One thing is for certain, on any given Sunday Keselowski has the talent and the race cars to beat the other 42 cars field. And that’s going to attract a fair share of critics.
In 2014, Keselowski led the Cup Series with a career-best six victories – but he was one short of transferring into the final four drivers at Homestead. Knowing he needed a win at Texas, the Team Penkse racer did not hold back. Of course, that came at the expense of Jeff Gordon which inevitably earned Keselowski more detractors.
But that didn’t keep Keselowski from standing his ground.
“I'm doing everything I can to win this championship, racing at 100 percent,” Keselowski said after the Texas race. “That's something I'm not going to be ashamed for. If I was out there wrecking guys to do it, that would be one thing. But I think a little bit of rubbing was probably how this sport was created, probably how it should move forward. I don't mind getting raced that way. I don't mind racing that way. I got a little rub there, too, at the end from the 4 car. That's just good racing.”
France agrees. Yet despite taking the chance at Texas, his mechanical issues at Martinsville Speedway sealed his fate in the Eliminator Round and nothing short of a win would change that.
Still, Keselowski insists of “fighting the good fight." Although he finished fifth in the point standings this season, that mantra carried the Michigander to the Cup title – and it will likely not be his last.
The drivers’ code
With the new Chase format, it’s debatable whether some of NASCAR’s “nice guys” such as Mark Martin or Terry Labonte that thrived without using the bumper could survive in this climate.
Keselowski made it clear that while he’s not afraid to be forceful, he’s not going to simply wreck another driver to win a race. During the Chase, it was clear with a number of drivers that moving a competitor out of the way for position was fair game.
With France’s blessing, this style of racing isn’t about to change any time soon.
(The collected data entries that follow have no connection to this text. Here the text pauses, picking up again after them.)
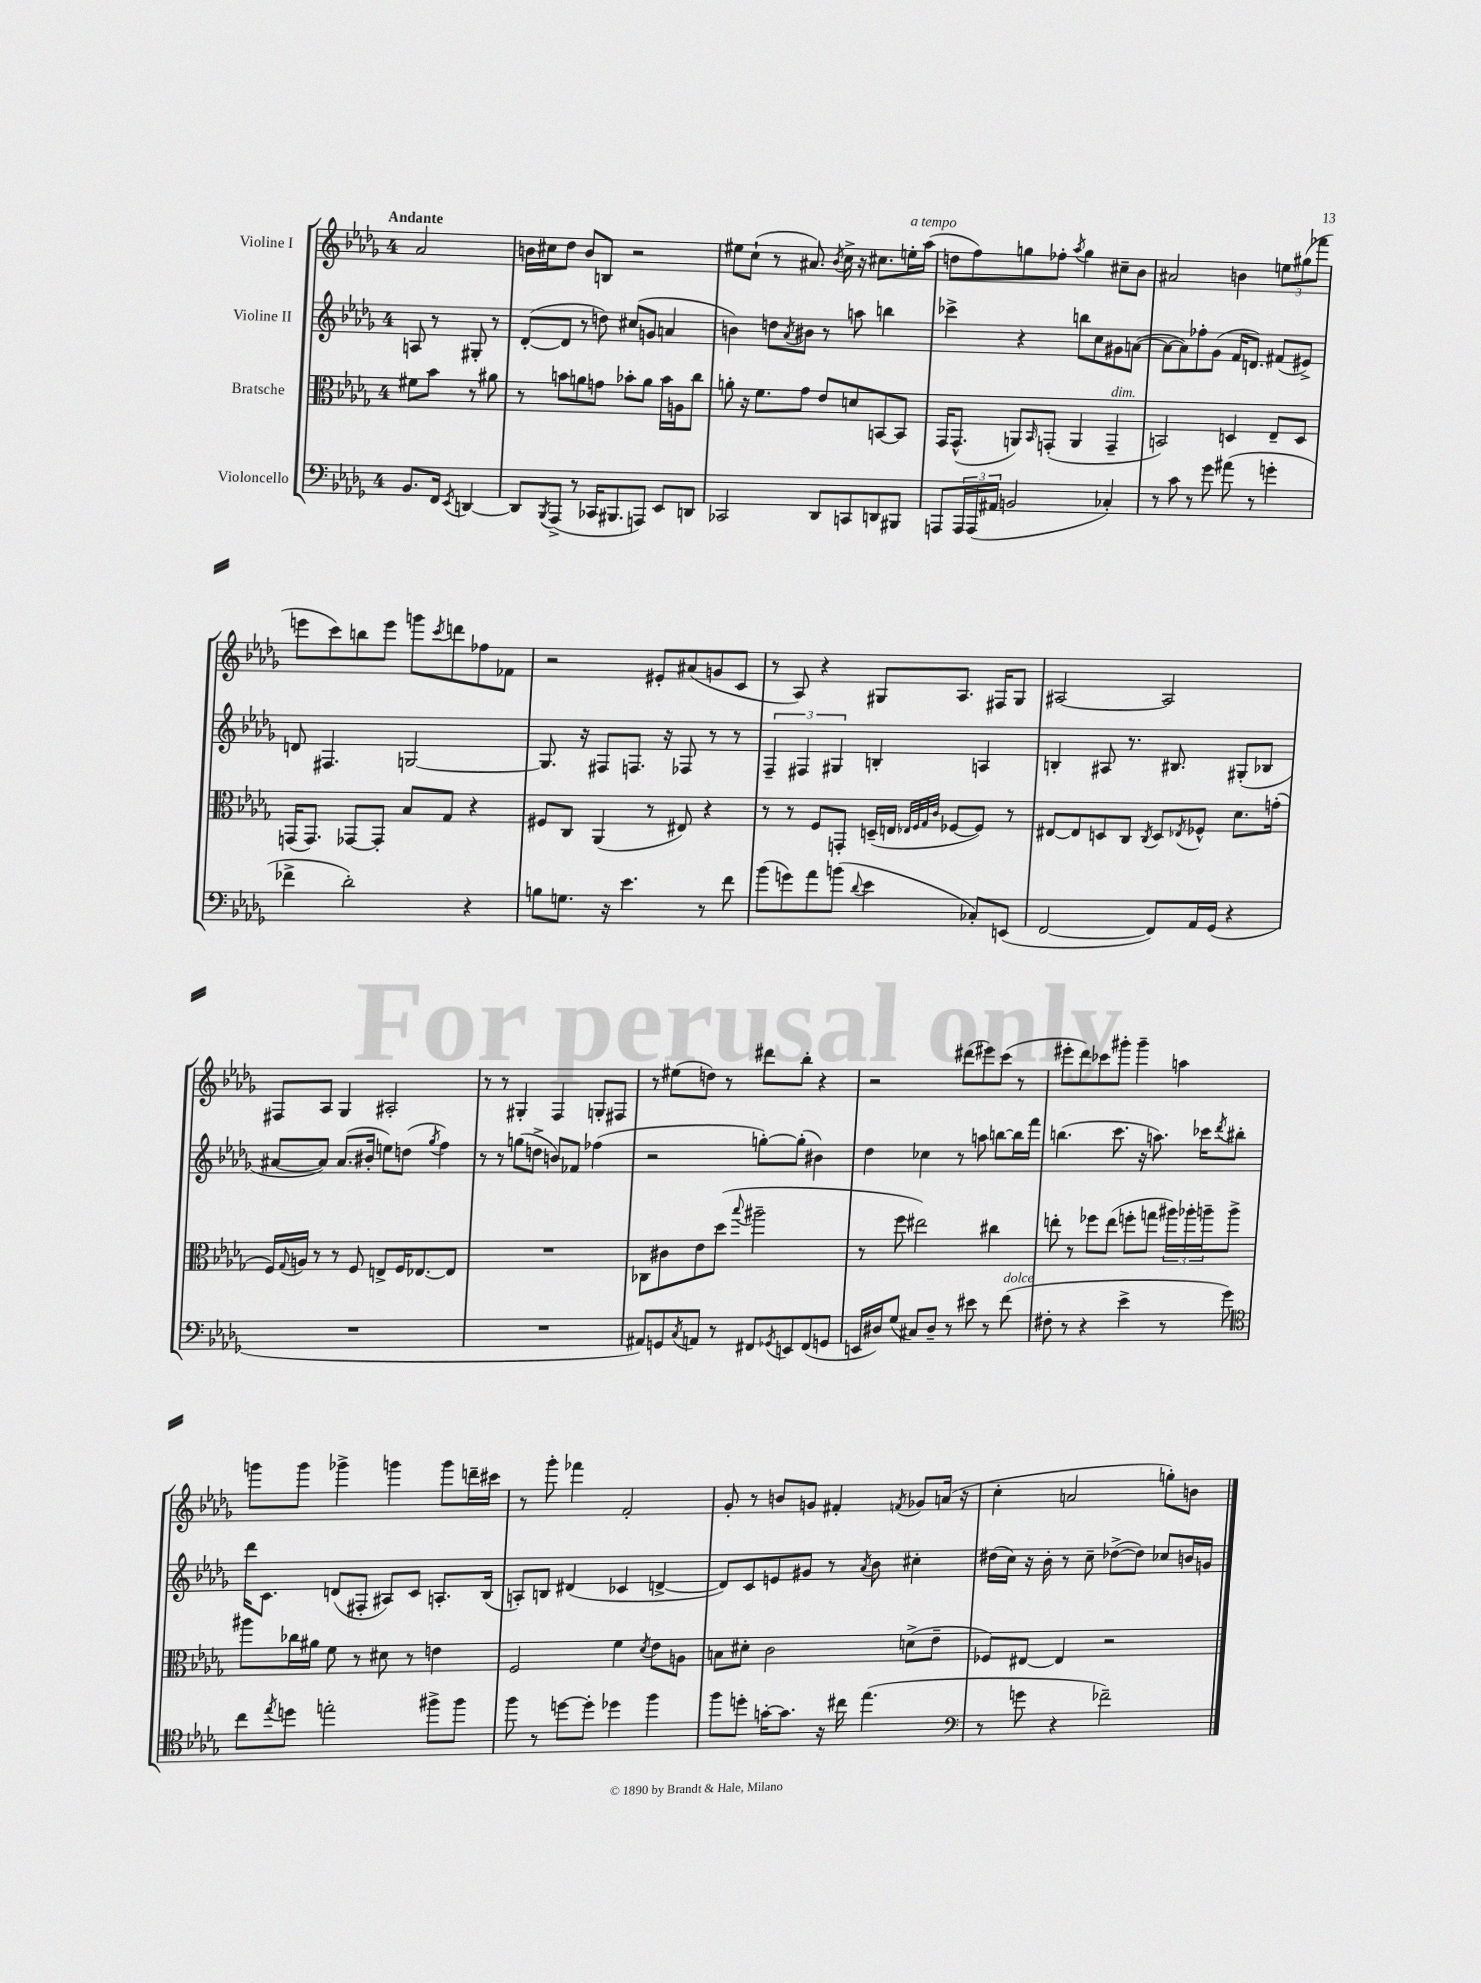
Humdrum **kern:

**kern	**kern	**kern	**kern
*staff4	*staff3	*staff2	*staff1
*clefF4	*clefC3	*clefG2	*clefG2
*k[b-e-a-d-g-]	*k[b-e-a-d-g-]	*k[b-e-a-d-g-]	*k[b-e-a-d-g-]
*M4/4	*M4/4	*M4/4	*M4/4
8.BB-	8f#	8A	2a-
.	8b-	8r	.
16FF	.	.	.
8qEE-	.	.	.
[4DD	8r	8G#'	.
.	8a#	8r	.
=	=	=	=
8DD]	8r	([8d-'	16b
.	.	.	16cc#
8qBBB-	.	.	.
(8AAA-^	8b	8d-]	8dd-
8r	8a	8r	8b
16CC-	8g	8dd)	8B
8.BBB#	.	.	.
.	8b-'	(8cc#	2r
8AAA)	8a	8g	.
8EE-	16b-	4a	.
.	16A	.	.
8DD	8cc	.	.
=	=	=	=
2CC-	8a'	4b)	8ee#
.	16r	.	(8cc`
.	8.f	.	.
.	.	8dd	8r
.	.	8qa-	.
.	8g-	8b#	8.a#)
8DD-	8e-	8r	.
.	.	.	8qb-
.	.	.	16cc^
8CC	8d	8aa	16r
.	.	.	8.cc#
8DD	[8BB	4bb	.
8BBB#	8BB]	.	16ee'
.	.	.	(16aa-
=	=	=	=
8AAA	16GG-	4ccc-^	8dd
.	(8.GG-^^	.	.
24AAA	.	.	8ff)
(24AAA	.	.	.
24AA#	.	.	.
2BB	8AA)	4r	8gg
.	16qqBB-	.	.
.	(8GG'	.	8ff-'
.	.	.	8qaa-
.	4AA	8bb	4gg
.	.	8cc	.
4C-')	4GG~	8g#	8cc#~
.	.	([8a	8b-
=	=	=	=
8r	2BB)	8a_	2a#
8c	.	8a])	.
8r	.	8ff-'	.
8g-	.	(8g-	.
(8a#	4D	16f	4b
.	.	8.d)	.
8r	.	.	.
4g'	8E-~	(8f#	12ee
.	.	.	(12gg#
.	8D	8e#^)	.
.	.	.	12fff-
=	=	=	=
4f-^	(16GG	8d	8eee
.	8.GG)	.	.
.	.	4.F#	8ccc)
2d-')	[8GG-	.	8bb
.	8GG-']	.	8eee
.	8B-	[2G	8ggg
.	.	.	8qccc
.	8G-	.	8ddd
4r	4r	.	8ff-
.	.	.	8f-
=	=	=	=
8B	8F#	8.G]	2r
8.G	8C	.	.
.	.	16r	.
.	(4AA-	8F#	.
16r	.	.	.
4.e-	.	8.F	.
.	8r	.	8e#'
.	.	16r	.
.	8E#)	8F-	(8a#
8r	4r	8r	8g
8f	.	8r	8c
=	=	=	=
(8b-	8r	6F~	8r
8g)	8r	.	8A-)
.	.	6F#	.
8a-	8F	.	4r
.	.	6G#	.
(8b	8GG'	.	.
8qqd-	.	.	.
4e-	(16D~	4B'	8G#
.	16E	.	.
.	32qqE-	.	.
.	32qqF	.	.
.	32qqG-	.	.
.	32qqc	.	.
.	[8F-	.	8.A-
8C-')	8F-])	4A	.
.	.	.	16F#
(8EE	8r	.	8G#
=	=	=	=
[2FF	[8E#	4B'	[2A#
.	8E#]	.	.
.	8D	8A#	.
.	8C	8.r	.
.	8qC	.	.
8FF])	8D	.	2A#]
.	.	8.B#	.
.	8qE-	.	.
16AA-	8F-^^	.	.
(16GG-	.	.	.
4r	8.d-	(8G#'	.
.	.	8B-	.
.	(16g'	.	.
=	=	=	=
1r	16F)	[8a#	8F#
.	8qqG-	.	.
.	16A	.	.
.	8r	8a#])	8A-
.	8r	(8.a#	4G-
.	8F	.	.
.	.	16b#'	.
.	8E^	8ee)	2A#'
.	16F	(8dd	.
.	[8.E-	.	.
.	.	8qgg-	.
.	.	4ff)	.
.	8E-]	.	.
=	=	=	=
1r	1r	8r	8r
.	.	8r	8r
.	.	(8gg	4G#'
.	.	8dd^	.
.	.	8b)	4F
.	.	8f-	.
.	.	(4ff-	8G'
.	.	.	8F#
=	=	=	=
8AA#)	8C-	2r	8r
8GG	8c#	.	(8ee#
8qC	.	.	.
8AA	8e-	.	8dd)
8r	(8dd-	.	8r
.	8qqbb-	.	.
8FF#	2aa#~	[8gg')	8ddd#
8qGG-	.	.	.
8EE	.	(8gg']	8bb-'
(8FF#	.	4b#)	4r
8GG	.	.	.
=	=	=	=
16EE	8r	4dd-	2r
16D#)	.	.	.
(8G-	8ff	.	.
8C#)	2ee#)	4cc-	.
8D#~	.	.	.
8r	.	8r	(8ddd#
8e#	.	8aa	8eee#)
8r	4cc#	[8bb	(8ccc
(8f	.	16bb]	8r
.	.	16fff	.
=	=	=	=
8F#'	8ee'	(4.bb	8eee#'
8r	8r	.	8ddd-)
4r	8ff-	.	8ccc-
.	(8ee	8.ccc	8ggg#'
4e-^	8ff'	.	4ggg#~
.	.	16r	.
.	8gg	8.aa)	.
8r	24aa#)	.	4aa
.	24aa-'	.	.
.	.	16ccc-	.
.	24aa~	.	.
.	.	8qddd-	.
8g-)	8aa^	8bb#'	.
=	=	=	=
*clefC4	*	*	*
8cc	8aa#	16ddd-	8ggg
.	.	8.c	.
8qee-	.	.	.
8dd	16cc-	.	8ggg
.	16a#	.	.
2ee'	8f	(8d	4ggg-^
.	8r	8F#'	.
.	8d#	8A#)	4ggg
.	8r	8c	.
8ff#^	4e	8.A'	8ggg
8ff#	.	.	16ddd~
.	.	(16B-	16ccc#
=	=	=	=
8ff	2F	8A')	8r
8r	.	8B	8ggg-'
[8dd	.	(4d#	4fff-
8dd']	.	.	.
4dd-	4f	4c-	2f'
.	8qd-	.	.
4ff	8e-	[4d^	.
.	8A	.	.
=	=	=	=
8ff	8B	8d])	8g-'
8dd'	8d#'	8c	8r
[16g'	2c	8e	8b
8.g]	.	.	.
.	.	8g#	8g
16r	.	8r	4f#'
16cc#	.	.	.
.	.	8qa-	.
(4.ee-	.	8b-	.
.	.	.	8qf
.	(8d^	4cc#'	8g-
.	8e-~	.	(16a
.	.	.	16r
=	=	=	=
*clefF4	*	*	*
8r	8F-)	(16dd#	4cc'
.	.	16cc)	.
8g	[8E#	16r	.
.	.	16b-'	.
4r	4E#]	8r	2a
.	.	8cc~	.
2f-~)	2r	([8dd-^	.
.	.	8dd-])	.
.	.	8cc-	8gg')
.	.	16b	8b
.	.	16g	.
==	==	==	==
*-	*-	*-	*-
It certainly isn’t going to change for Keselowski.
I'm not trying to dish out something that I couldn't take myself.
“Last year I got away from being as aggressive as I was in 2012 and this year,” Keselowski said. “I didn't make the Chase. Won one race. That's not acceptable to me. I'm here to win races for Roger Penske and for my team. That means when there's a gap, I have to take it. If it requires a tiny bit of rubbing, that's okay. It's not anything I don't expect on the other side. Plenty of times where I got rubbed. It will go both ways. That's okay by me.
“I'm not trying to dish out something that I couldn't take myself. But these guys have their own code, and they race differently than that. That's their right. We'll go through these battles. I've gone through them before and come out stronger. I'll go through them again and come out stronger, a better racecar driver. But what I'm not going to do is back down. I'm not going to get in the spot where I was in 2013 where, you know, I tried to be exactly what they all wanted me to be, because what they want me to be is a loser, and I'm not here to lose, I'm here to win. That means I'm going to have to drive my car, harder, stronger, faster than everybody out there.”
That’s how Keselowski raced at Texas – and how he’ll run every event after that. If the competition doesn’t like it, too bad. If it makes him unpopular, too bad.
Keselowski is going to be successful. He may never win NASCAR’s Most Popular Driver Award, but he will win races. Given the choice, Keselowski will take the checkered flag.